Une centaine de kilos de déchets collectés chaque jour
« On ramasse environ une centaine de kilos de déchets par bateau chaque jour. Mais la quantité et la composition sont très variables selon les conditions météorologiques », explique Benoît Chenay, responsable du pôle d'interventions maritimes de la société Marinov, mandatée par la Communauté d'agglomération de la Riviera Française (CARF) depuis 2008. Les déchets ramassés sont variés : végétaux, carton, verres, plastiques.
Parmi les déchets d'origine humaine, le plastique à usage unique domine largement. « Ce qu'on retrouve en grande quantité, ce sont les plastiques à usage unique. Et dans toutes les tailles, du macro-déchet à la nanoparticule », précise le Dr Christine Risso, directrice adjointe du laboratoire ECOSEAS de l'Université Côte d'Azur de Nice-Sophia Antipolis. Ces détritus, jetés au sol, sont emportés par le vent dans les cours d'eau, puis déversés en mer. « Les jours de forte pluie, la rivière drague énormément de déchets qui se retrouvent ensuite dans la mer », ajoute Benoît Chenay. À cette pollution terrestre s'ajoute celle directement produite en mer par les bateaux qui jettent leurs déchets par-dessus bord.

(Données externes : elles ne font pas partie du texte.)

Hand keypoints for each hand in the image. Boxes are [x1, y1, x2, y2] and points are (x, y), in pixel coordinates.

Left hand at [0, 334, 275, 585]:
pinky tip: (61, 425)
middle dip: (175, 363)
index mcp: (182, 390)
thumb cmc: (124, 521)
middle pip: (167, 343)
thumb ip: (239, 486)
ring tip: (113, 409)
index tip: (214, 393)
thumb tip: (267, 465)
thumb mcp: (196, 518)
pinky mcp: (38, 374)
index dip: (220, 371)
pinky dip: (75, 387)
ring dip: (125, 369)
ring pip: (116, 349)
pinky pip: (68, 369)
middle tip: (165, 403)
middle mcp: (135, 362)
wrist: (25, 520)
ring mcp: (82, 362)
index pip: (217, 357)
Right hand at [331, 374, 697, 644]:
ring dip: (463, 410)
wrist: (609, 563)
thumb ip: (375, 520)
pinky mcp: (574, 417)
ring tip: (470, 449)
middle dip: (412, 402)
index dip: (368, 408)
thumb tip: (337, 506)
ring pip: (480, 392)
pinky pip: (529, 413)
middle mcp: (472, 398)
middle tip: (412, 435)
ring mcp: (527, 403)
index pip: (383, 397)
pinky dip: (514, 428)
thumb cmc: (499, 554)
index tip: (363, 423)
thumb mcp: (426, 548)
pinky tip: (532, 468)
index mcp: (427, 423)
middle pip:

La Méditerranée, mer la plus polluée au monde
Selon des données de l'Agence de l'environnement et de la maîtrise de l'énergie (ADEME), près de 630 tonnes de plastiques s'accumulent chaque jour en Méditerranée, faisant de cette mer la plus polluée du monde en volume de déchets plastiques. Cette pollution constitue un danger immédiat pour la survie des espèces marines : une fois ingérés par les animaux, les fragments de plastique s'accumulent dans l'estomac et provoquent une mort prématurée.
Pour sensibiliser le public, la mairie de Menton a installé deux caches-conteneurs en forme de baleine et de tortue près du port du Bastion au cours de l'été. Une initiative ludique visant à rappeler les bonnes pratiques en matière de recyclage.
Une coopération internationale nécessaire
Le Dr Christine Risso insiste sur la nécessité d'une collaboration avec tous les pays méditerranéens, au-delà de l'accord RAMOGE signé en 1976 entre la France, Monaco et l'Italie. « Le plastique est une affaire qui ne concerne pas que notre petit territoire. C'est une question internationale car la diffusion du plastique est malheureusement sans frontière. On pourra mettre tous les moyens en place en France, ça n'arrêtera pas le transport et la diffusion des plastiques provenant de pays voisins du pourtour méditerranéen, de venir s'échouer sur notre littoral », souligne-t-elle.
La chercheuse, également enseignante-chercheuse en toxicologie et directrice des études de l'école Polytech Nice Sophia, estime qu'il est essentiel d'intervenir en amont de l'introduction du plastique en mer. « Une fois dans le milieu marin, c'est trop tard. C'est pourquoi il est essentiel d'intervenir en amont de son introduction dans la mer, en réduisant l'utilisation du plastique à usage unique. Une fois dégradé à l'échelle de nanoparticule dans les milieux aquatiques, il est impossible d'en réduire la présence, les milieux la subissent », prévient-elle.
Des actions à tous les niveaux
Pour lutter contre l'abondance de plastique en mer, le Dr Risso préconise plusieurs actions coordonnées : mieux équiper les stations d'épuration, filtrer toutes les sorties des réseaux d'eaux pluviales, inciter les industriels à repenser leurs contenants, traiter le plastique invisible issu de l'usure des pneumatiques et des microfibres synthétiques rejetées par les machines à laver, et mener des actions de sensibilisation dans les écoles.
« On parle de recyclage, de valorisation du plastique et de sa réutilisation. C'est dans un ordre de marche assez satisfaisant. Le tout, c'est de continuer, et de ne pas baisser les bras, car on n'est pas impuissant. Il y a vraiment des leviers sur lesquels il faut continuer à agir et poursuivre nos efforts à tous les niveaux, de la recherche et l'innovation scientifiques à la responsabilisation sociétale, en passant par les pouvoirs politiques et législatifs », conclut-elle. En attendant, les bateaux « mer propre » de Menton repartent chaque jour à l'aube pour traquer les déchets flottants et affronter la pollution marine qui submerge le littoral.